Across from the above photo is the "town office":
The town is named after Charles F. Manderson. For old pictures of Manderson, click here and then scroll halfway down.
Here is the Post Office:
Cloud Peak School (below) is comprised of 5th through 8th grades and is part of the school system for Big Horn County.
It has been extremely rare that I have been treated unkindly here in Wyoming. I include the following anecdote because of its unusual character.
Unbeknownst to me, when I took this shot, I must have alarmed the school staff. The vice principle called the deputy sheriff and then marched out to confront me. He said he was worried about the safety of the children under his care.
As a picture taking tourist, I am never prepared for this. I find it disconcerting, to say the least. Fortunately, the deputy's body language was enough to communicate to the vice principle that the action was premature.
Maybe the alarm is in some way a result of the 9-11 terrorist attack. Maybe it was simply due to my longer than normal grey hair and my beard. C'est la vie.
Instead of taking a right into Hyattville, turn left onto Alkalai Road at the T-junction, and then take the first right onto Cold Springs Road. Follow that until you come to the sign below and turn left onto County Road 52. That will take you directly to Medicine Lodge State Archaeological Site.
This is a very nicely kept state park. There are clean and well-maintained picnic tables, camp spots, and bathrooms, and great parking. Here is a wading pool (next to the picnic tables) for the children to play in while you prepare a picnic meal for the family.

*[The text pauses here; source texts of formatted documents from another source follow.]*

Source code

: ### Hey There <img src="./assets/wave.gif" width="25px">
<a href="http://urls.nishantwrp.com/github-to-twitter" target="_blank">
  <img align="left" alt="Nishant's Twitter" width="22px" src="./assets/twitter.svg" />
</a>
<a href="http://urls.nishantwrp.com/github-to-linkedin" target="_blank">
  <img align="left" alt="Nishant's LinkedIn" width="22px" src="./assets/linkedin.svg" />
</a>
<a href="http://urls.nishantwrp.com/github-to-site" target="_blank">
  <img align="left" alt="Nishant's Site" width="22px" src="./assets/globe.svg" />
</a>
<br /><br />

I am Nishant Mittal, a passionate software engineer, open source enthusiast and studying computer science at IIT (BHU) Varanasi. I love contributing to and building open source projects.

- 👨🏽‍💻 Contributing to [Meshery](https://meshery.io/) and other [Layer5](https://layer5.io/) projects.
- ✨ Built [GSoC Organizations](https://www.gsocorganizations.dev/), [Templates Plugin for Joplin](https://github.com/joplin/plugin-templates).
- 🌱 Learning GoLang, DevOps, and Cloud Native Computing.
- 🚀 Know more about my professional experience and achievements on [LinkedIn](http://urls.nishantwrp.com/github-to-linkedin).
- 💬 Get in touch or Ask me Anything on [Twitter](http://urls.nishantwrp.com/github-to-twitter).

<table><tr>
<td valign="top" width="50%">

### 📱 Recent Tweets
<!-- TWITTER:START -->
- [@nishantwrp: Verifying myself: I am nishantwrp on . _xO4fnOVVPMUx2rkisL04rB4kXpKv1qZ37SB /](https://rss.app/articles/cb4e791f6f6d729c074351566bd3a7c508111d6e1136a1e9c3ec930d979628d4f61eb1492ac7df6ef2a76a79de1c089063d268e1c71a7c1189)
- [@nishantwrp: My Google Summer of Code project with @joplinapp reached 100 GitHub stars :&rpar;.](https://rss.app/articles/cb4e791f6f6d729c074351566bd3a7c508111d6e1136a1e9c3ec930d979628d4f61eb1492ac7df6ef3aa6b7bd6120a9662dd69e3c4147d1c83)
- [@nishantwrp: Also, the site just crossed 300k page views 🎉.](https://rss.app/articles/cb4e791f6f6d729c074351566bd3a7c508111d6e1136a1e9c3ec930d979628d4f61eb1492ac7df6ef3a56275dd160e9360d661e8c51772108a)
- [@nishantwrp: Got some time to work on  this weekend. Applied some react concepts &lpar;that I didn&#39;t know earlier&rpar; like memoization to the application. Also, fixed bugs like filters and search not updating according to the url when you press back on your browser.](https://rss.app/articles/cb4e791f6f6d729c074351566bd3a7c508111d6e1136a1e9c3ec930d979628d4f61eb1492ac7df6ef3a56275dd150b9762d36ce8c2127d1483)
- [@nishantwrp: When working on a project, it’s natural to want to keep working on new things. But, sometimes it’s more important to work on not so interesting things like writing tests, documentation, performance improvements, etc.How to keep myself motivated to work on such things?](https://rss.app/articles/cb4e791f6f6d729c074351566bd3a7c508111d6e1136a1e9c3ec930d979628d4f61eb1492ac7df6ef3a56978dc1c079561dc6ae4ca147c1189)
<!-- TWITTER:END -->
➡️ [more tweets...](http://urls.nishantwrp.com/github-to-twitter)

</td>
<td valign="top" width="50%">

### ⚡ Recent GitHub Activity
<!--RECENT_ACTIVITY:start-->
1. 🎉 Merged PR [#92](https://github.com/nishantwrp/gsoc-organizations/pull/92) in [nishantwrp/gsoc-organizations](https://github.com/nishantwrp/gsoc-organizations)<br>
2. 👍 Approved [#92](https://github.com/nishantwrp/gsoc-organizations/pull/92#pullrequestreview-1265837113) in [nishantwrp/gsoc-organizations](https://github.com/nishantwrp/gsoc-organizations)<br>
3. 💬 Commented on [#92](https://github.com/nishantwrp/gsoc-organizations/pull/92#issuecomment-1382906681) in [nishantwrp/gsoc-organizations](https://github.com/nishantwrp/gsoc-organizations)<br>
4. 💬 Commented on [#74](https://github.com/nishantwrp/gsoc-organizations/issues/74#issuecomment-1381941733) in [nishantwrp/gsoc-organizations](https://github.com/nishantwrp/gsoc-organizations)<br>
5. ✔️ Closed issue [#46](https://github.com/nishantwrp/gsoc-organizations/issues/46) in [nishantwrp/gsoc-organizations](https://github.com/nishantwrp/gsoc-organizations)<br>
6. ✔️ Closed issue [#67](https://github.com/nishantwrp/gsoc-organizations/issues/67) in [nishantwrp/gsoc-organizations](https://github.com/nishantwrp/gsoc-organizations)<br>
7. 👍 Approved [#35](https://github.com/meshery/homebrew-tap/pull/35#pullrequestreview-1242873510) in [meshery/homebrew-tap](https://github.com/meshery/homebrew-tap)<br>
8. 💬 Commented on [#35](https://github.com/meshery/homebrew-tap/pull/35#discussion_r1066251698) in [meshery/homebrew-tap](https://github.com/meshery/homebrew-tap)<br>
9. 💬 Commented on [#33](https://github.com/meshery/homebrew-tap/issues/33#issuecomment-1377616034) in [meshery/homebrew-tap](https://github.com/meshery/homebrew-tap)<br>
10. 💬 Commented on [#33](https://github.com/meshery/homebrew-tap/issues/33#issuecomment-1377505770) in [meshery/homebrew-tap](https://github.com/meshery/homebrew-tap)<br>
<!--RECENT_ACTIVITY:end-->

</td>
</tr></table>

Because it was early in the season, we were the only ones there. So the information cabins were closed.
PETROGLYPHS and PICTOGRAPHS
Rock art at Medicine Lodge and throughout the Big Horn Basin falls into two categories—PETROGLYPHS which were pecked into the sandstone surfaces and PICTOGRAPHS that were painted onto the survaces. Human-like figures and animals were common motifs. The meaning of rock art is difficult to decipher, but most archaeologists agree that the drawings are symbolic and represent the complex mythological and religious concepts of the artists. The figure illustrated here is located above you on the cliffs and has probably been chalked at some point in time and appears bluish in color. This type of figure is known as a shield figure and appears to be carrying a lance. Such petroglyphs appear throughout Wyoming and may symbolize the importance of hunting to the prehistoric economy. Rock art is extremely difficult to date, but art at this particular site is probably no more than 1000 years old.Petroglyphs and pictographs are a priceless legacy from the Indian people who inhabited this area in years gone by. The elements are gradually dimming these fragile drawings and vandalism such as the carving of initials, painting over the figures and even chalking to make the art more visible are leading to their destruction. PLEASE LET YOUR FOOTPRINTS BE THE ONLY SIGN OF YOUR VISIT!
This timeline tries to indicate how ancient this site is.
Aging 1,000 years every ten feet,
The line starts here at present day,
Then stretches 120 feet.
Leading you back in time 12,000 years.